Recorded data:

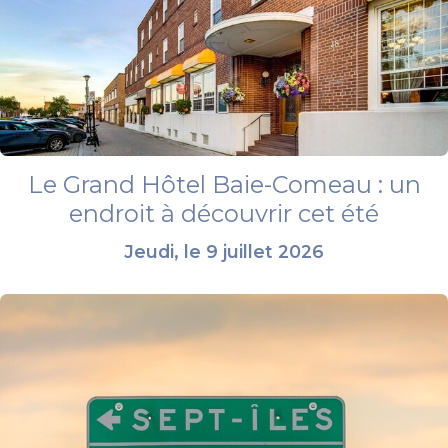
Le Grand Hôtel Baie-Comeau : un
endroit à découvrir cet été
Jeudi, le 9 juillet 2026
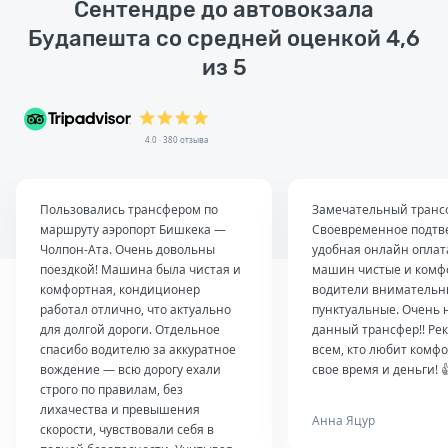
Сентендре до автовокзала
Будапешта со средней оценкой 4,6
из 5
4.0 · 380 отзыва
Пользовались трансфером по
Замечательный транс
маршруту аэропорт Бишкека —
Своевременное подтв
Чолпон-Ата. Очень довольны
удобная онлайн оплат
поездкой! Машина была чистая и
машин чистые и комф
комфортная, кондиционер
водители внимательн
работал отлично, что актуально
пунктуальные. Очень 
для долгой дороги. Отдельное
данный трансфер!! Ре
спасибо водителю за аккуратное
всем, кто любит комфо
вождение — всю дорогу ехали
свое время и деньги! 
строго по правилам, без
лихачества и превышения
Анна Яцур
скорости, чувствовали себя в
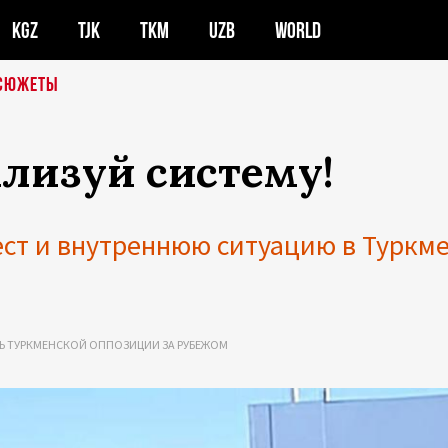
KGZ
TJK
TKM
UZB
WORLD
СЮЖЕТЫ
ализуй систему!
ст и внутреннюю ситуацию в Туркм
Ь ТУРКМЕНСКОЙ ОППОЗИЦИИ ЗА РУБЕЖОМ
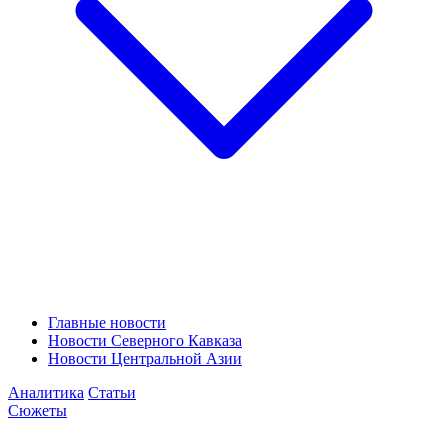
Главные новости
Новости Северного Кавказа
Новости Центральной Азии
Аналитика
Статьи
Сюжеты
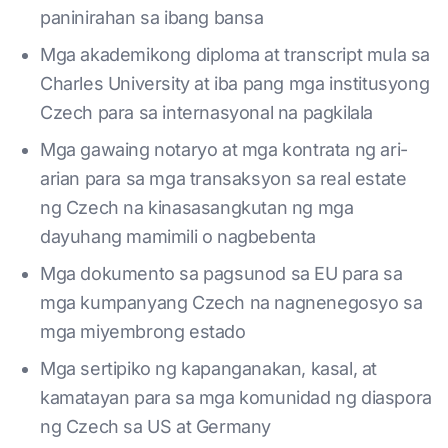
paninirahan sa ibang bansa
Mga akademikong diploma at transcript mula sa
Charles University at iba pang mga institusyong
Czech para sa internasyonal na pagkilala
Mga gawaing notaryo at mga kontrata ng ari-
arian para sa mga transaksyon sa real estate
ng Czech na kinasasangkutan ng mga
dayuhang mamimili o nagbebenta
Mga dokumento sa pagsunod sa EU para sa
mga kumpanyang Czech na nagnenegosyo sa
mga miyembrong estado
Mga sertipiko ng kapanganakan, kasal, at
kamatayan para sa mga komunidad ng diaspora
ng Czech sa US at Germany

## INSTRUCTION
Copy the items from the line containing "paninirahan sa ibang bansa" through the line containing "ng Czech na kinasasangkutan ng mga", substituting "Tsek" for every "Czech" and leaving all other text unchanged.

## WRITTEN RESPONSE
paninirahan sa ibang bansa
Mga akademikong diploma at transcript mula sa
Charles University at iba pang mga institusyong
Tsek para sa internasyonal na pagkilala
Mga gawaing notaryo at mga kontrata ng ari-
arian para sa mga transaksyon sa real estate
ng Tsek na kinasasangkutan ng mga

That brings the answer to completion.